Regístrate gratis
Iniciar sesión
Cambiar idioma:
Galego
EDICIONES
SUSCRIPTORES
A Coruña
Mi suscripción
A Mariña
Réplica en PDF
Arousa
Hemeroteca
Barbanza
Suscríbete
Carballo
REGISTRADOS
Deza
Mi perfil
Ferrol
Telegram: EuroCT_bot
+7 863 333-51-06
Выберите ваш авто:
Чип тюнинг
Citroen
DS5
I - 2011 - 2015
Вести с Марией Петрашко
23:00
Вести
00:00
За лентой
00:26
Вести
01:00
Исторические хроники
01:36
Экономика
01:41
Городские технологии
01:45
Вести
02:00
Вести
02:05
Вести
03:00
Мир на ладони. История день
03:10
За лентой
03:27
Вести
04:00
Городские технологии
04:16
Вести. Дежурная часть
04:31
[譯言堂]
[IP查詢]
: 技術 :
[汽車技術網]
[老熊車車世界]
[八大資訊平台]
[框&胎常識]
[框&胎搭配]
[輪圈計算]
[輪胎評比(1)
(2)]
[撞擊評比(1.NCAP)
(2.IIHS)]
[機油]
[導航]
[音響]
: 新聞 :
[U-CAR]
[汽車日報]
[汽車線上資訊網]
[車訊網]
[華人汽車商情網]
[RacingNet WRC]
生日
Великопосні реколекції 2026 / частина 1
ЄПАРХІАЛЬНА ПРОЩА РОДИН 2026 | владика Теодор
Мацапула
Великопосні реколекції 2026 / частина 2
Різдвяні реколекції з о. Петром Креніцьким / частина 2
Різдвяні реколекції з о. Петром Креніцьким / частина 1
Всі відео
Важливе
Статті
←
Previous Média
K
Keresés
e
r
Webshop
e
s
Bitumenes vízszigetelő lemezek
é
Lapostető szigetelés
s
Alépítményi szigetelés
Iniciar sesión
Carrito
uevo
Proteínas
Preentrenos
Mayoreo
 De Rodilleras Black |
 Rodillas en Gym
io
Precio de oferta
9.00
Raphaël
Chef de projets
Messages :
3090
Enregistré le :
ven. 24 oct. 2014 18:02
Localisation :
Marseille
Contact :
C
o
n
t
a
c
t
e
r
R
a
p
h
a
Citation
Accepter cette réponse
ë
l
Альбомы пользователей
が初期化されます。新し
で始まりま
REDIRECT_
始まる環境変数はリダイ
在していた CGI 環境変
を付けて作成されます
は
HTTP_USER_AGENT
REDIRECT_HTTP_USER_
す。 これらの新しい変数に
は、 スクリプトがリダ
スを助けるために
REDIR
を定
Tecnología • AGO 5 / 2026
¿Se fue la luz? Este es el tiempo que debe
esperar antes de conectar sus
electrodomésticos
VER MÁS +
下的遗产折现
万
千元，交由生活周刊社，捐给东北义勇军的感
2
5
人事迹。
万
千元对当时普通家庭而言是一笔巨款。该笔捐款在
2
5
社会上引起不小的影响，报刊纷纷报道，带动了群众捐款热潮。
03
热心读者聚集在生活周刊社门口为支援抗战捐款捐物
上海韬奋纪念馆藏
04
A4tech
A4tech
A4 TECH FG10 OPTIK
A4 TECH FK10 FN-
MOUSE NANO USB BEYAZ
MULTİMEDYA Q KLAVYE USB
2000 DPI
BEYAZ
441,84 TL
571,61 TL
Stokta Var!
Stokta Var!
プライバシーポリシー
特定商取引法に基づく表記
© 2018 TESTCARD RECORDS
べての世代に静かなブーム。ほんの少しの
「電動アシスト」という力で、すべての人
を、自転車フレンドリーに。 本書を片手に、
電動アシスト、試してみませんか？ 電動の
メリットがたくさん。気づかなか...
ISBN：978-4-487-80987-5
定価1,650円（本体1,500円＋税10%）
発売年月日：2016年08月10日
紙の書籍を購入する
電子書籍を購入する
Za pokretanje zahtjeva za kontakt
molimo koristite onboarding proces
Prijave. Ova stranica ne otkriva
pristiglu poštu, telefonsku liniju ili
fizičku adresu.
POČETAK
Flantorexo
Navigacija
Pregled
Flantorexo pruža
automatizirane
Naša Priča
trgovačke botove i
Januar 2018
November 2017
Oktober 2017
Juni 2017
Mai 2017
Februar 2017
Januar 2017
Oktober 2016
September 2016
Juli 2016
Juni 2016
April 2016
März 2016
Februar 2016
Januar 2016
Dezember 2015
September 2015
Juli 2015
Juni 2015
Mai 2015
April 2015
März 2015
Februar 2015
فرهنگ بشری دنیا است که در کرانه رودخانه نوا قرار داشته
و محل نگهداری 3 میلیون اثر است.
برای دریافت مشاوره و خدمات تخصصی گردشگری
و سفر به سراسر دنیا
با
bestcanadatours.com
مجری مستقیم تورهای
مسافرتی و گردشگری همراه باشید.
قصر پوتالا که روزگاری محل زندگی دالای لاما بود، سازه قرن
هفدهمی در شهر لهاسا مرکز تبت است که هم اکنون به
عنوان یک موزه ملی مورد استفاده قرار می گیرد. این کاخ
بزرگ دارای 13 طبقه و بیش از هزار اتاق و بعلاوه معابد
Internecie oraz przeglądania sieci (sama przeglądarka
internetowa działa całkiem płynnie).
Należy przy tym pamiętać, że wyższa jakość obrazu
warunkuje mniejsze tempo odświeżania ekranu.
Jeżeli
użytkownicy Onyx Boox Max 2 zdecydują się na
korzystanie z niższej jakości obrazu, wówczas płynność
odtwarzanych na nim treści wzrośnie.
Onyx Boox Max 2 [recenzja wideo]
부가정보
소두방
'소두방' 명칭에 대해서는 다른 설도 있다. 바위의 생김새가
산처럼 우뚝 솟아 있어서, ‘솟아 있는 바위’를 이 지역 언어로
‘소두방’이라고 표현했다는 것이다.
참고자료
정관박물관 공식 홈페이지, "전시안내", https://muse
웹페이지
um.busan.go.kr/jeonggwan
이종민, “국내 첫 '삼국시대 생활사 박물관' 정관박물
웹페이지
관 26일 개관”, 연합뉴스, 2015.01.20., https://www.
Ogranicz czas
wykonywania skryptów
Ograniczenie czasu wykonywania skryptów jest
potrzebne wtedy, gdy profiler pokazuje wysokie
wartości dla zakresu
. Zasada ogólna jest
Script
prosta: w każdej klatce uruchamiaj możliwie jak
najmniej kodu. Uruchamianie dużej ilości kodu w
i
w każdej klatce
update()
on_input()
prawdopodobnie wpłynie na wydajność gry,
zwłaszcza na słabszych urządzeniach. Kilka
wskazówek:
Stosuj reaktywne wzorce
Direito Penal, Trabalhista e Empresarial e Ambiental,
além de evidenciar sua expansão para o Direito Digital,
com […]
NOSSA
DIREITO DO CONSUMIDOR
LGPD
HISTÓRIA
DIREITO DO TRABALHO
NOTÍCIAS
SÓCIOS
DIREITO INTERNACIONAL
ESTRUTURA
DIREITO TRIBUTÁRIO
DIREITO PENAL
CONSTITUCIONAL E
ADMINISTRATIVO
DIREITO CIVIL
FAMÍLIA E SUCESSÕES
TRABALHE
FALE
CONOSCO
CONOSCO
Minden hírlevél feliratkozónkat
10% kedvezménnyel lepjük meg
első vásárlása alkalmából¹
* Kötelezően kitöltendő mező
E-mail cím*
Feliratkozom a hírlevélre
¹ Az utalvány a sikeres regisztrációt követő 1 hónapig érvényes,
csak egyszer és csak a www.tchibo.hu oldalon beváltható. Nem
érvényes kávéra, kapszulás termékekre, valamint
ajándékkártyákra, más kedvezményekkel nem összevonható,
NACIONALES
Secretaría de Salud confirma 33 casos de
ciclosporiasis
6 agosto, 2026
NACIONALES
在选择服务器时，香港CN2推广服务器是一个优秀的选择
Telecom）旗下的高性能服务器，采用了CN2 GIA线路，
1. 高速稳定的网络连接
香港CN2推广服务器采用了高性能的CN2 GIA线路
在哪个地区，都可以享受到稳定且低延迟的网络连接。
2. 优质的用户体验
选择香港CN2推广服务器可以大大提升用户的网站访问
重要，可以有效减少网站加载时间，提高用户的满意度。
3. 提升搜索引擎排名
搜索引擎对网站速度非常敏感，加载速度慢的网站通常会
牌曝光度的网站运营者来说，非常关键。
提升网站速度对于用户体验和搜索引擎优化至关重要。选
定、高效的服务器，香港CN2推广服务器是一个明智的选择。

┄┄┄┄┄┄┄┄┄┄┄┄┄┄┄┄┄┄┄┄

List every line of the records above that contains the string "قرار", treating case as significant.

**Written answer**.
فرهنگ بشری دنیا است که در کرانه رودخانه نوا قرار داشته
عنوان یک موزه ملی مورد استفاده قرار می گیرد. این کاخ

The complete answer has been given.